Agile adalah metodologi pengembangan perangkat lunak yang bersifat iteratif dan kolaboratif, yang memungkinkan tim untuk merespons perubahan kebutuhan pasar secara cepat dan fleksibel. Meskipun bukan regulasi pemerintah, Agile menjadi standar praktik terbaik (best practice) dalam industri pembuatan aplikasi modern di Indonesia. Metodologi ini menekankan pada pengiriman bagian-bagian kecil aplikasi secara fungsional dalam jangka waktu singkat (sprints), serta melibatkan umpan balik berkelanjutan dari klien selama proses pembangunan berlangsung.

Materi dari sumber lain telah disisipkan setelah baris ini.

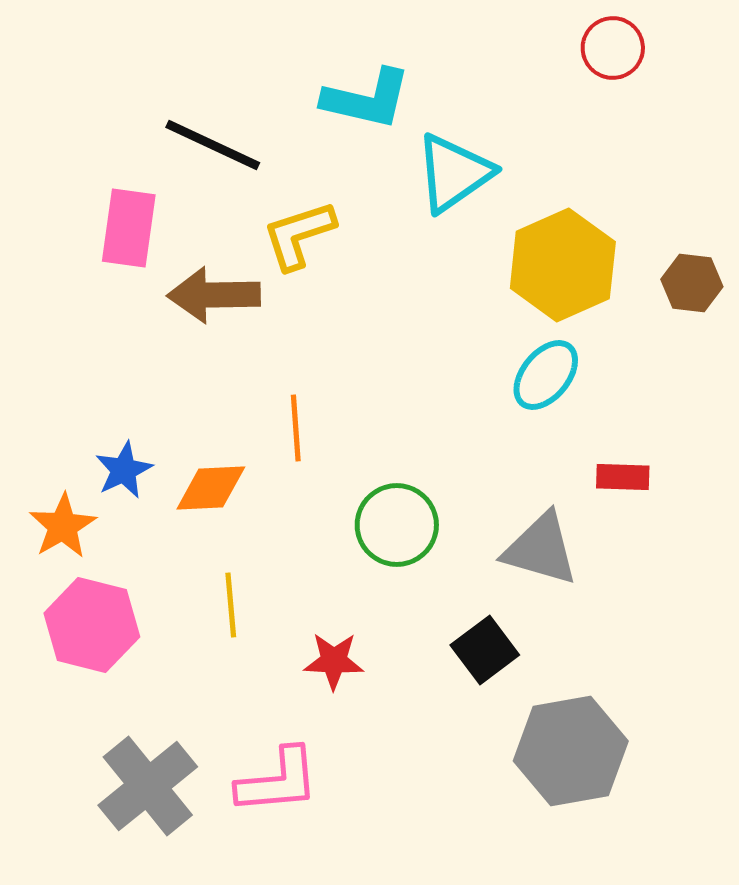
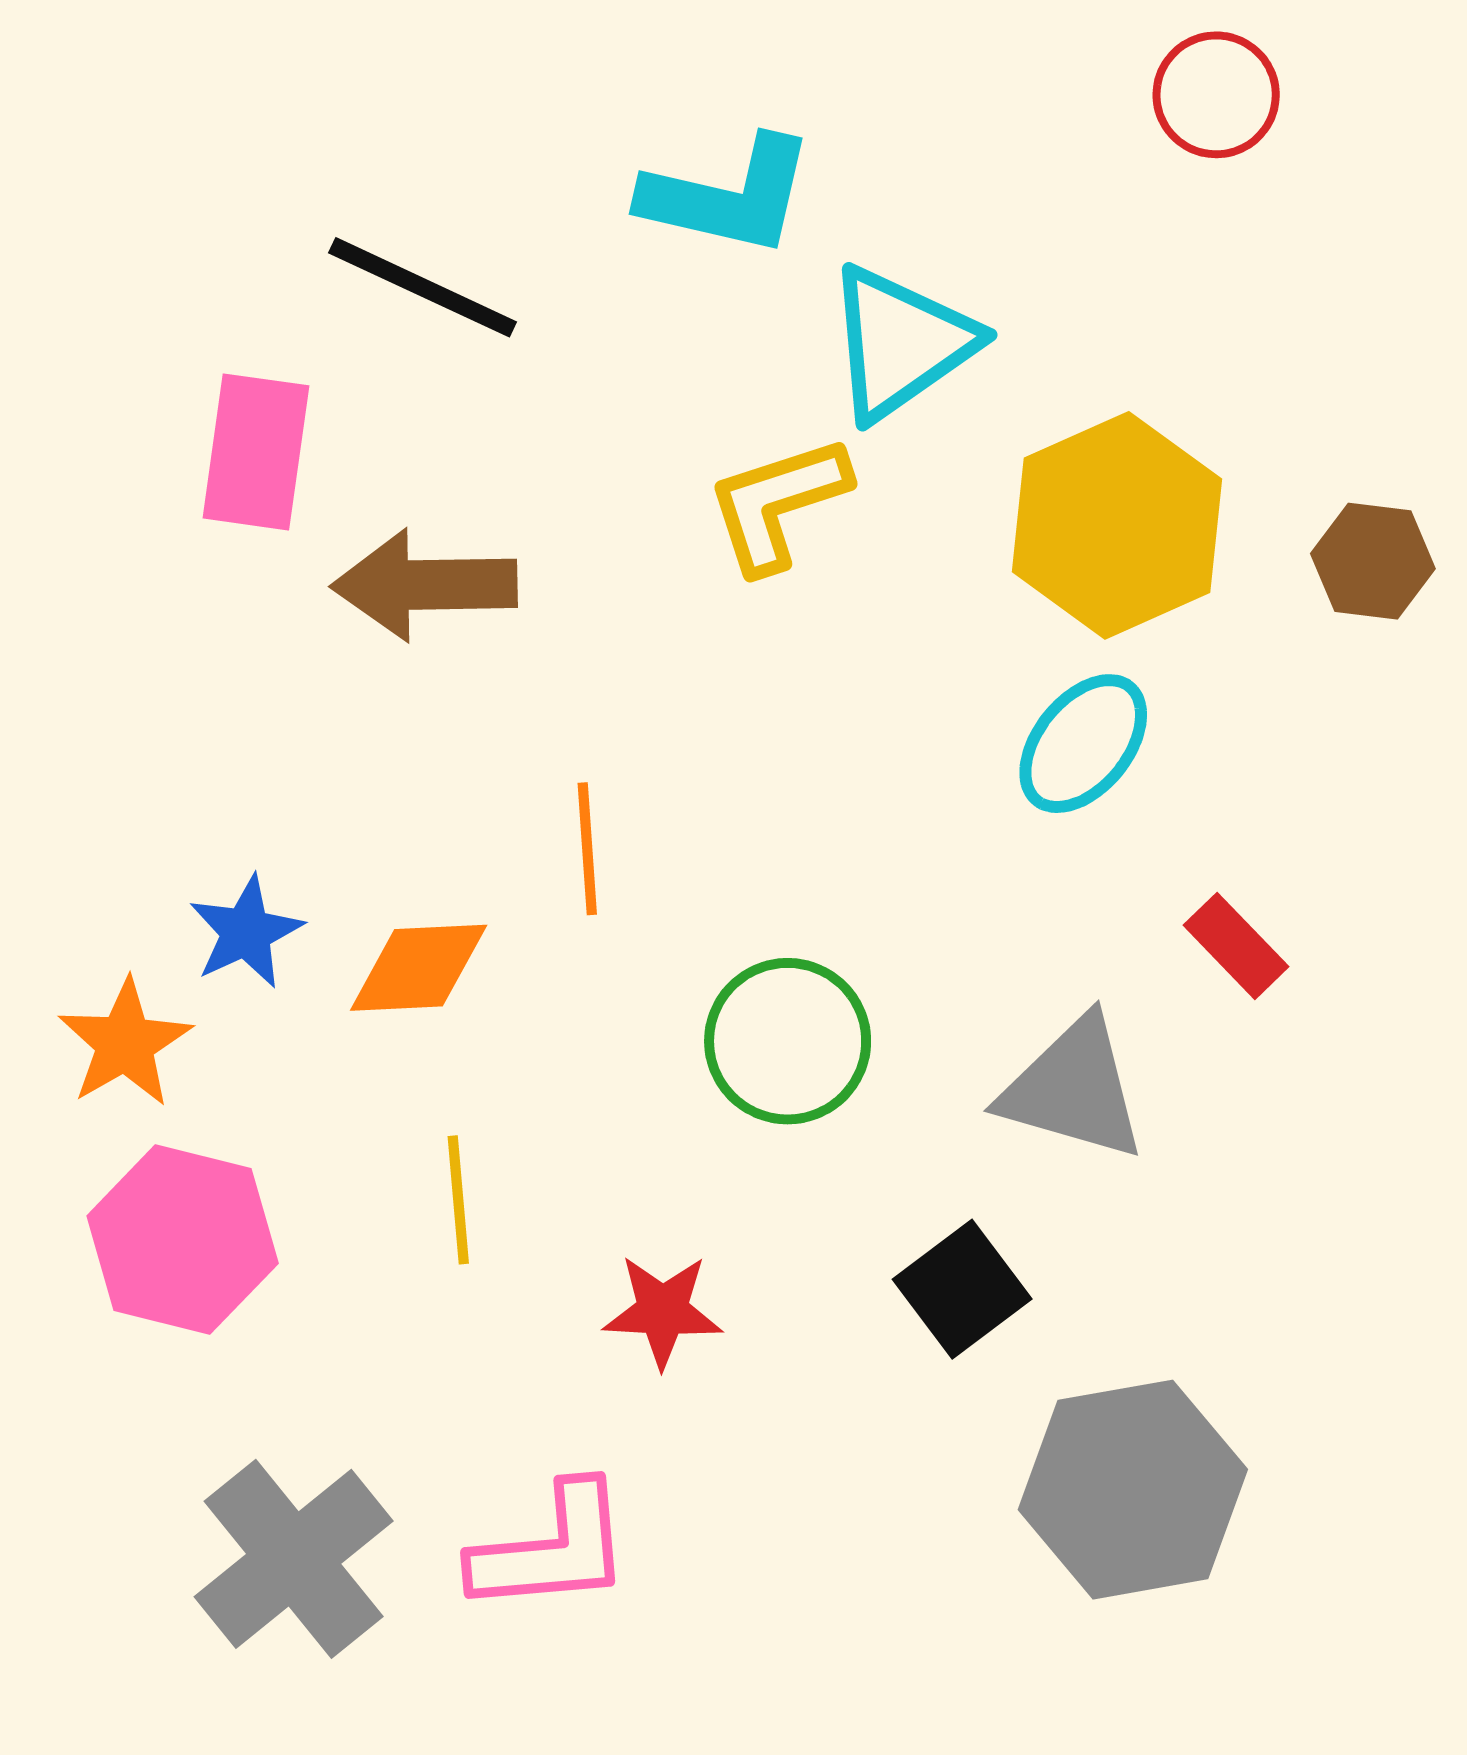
yellow L-shape: (299, 235) -> (778, 504), moved
red rectangle: (623, 477) -> (1236, 946), turned 44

Bagi manajemen software house, penerapan Agile (seperti kerangka kerja Scrum) membantu dalam memitigasi risiko kegagalan proyek berskala besar dengan cara mendeteksi masalah lebih dini. Praktisi di lapangan menggunakan pertemuan harian (daily stand-up) untuk memastikan sinkronisasi tim backend, frontend, dan desainer UI/UX. Konsultan IT merekomendasikan Agile bagi klien yang memiliki kebutuhan bisnis yang dinamis atau belum mendefinisikan seluruh fitur aplikasi secara detail di awal. Penggunaan metodologi ini terbukti meningkatkan produktivitas tim pengembang dan kepuasan klien karena mereka dapat melihat progres nyata secara bertahap, bukan hanya di akhir masa kontrak proyek.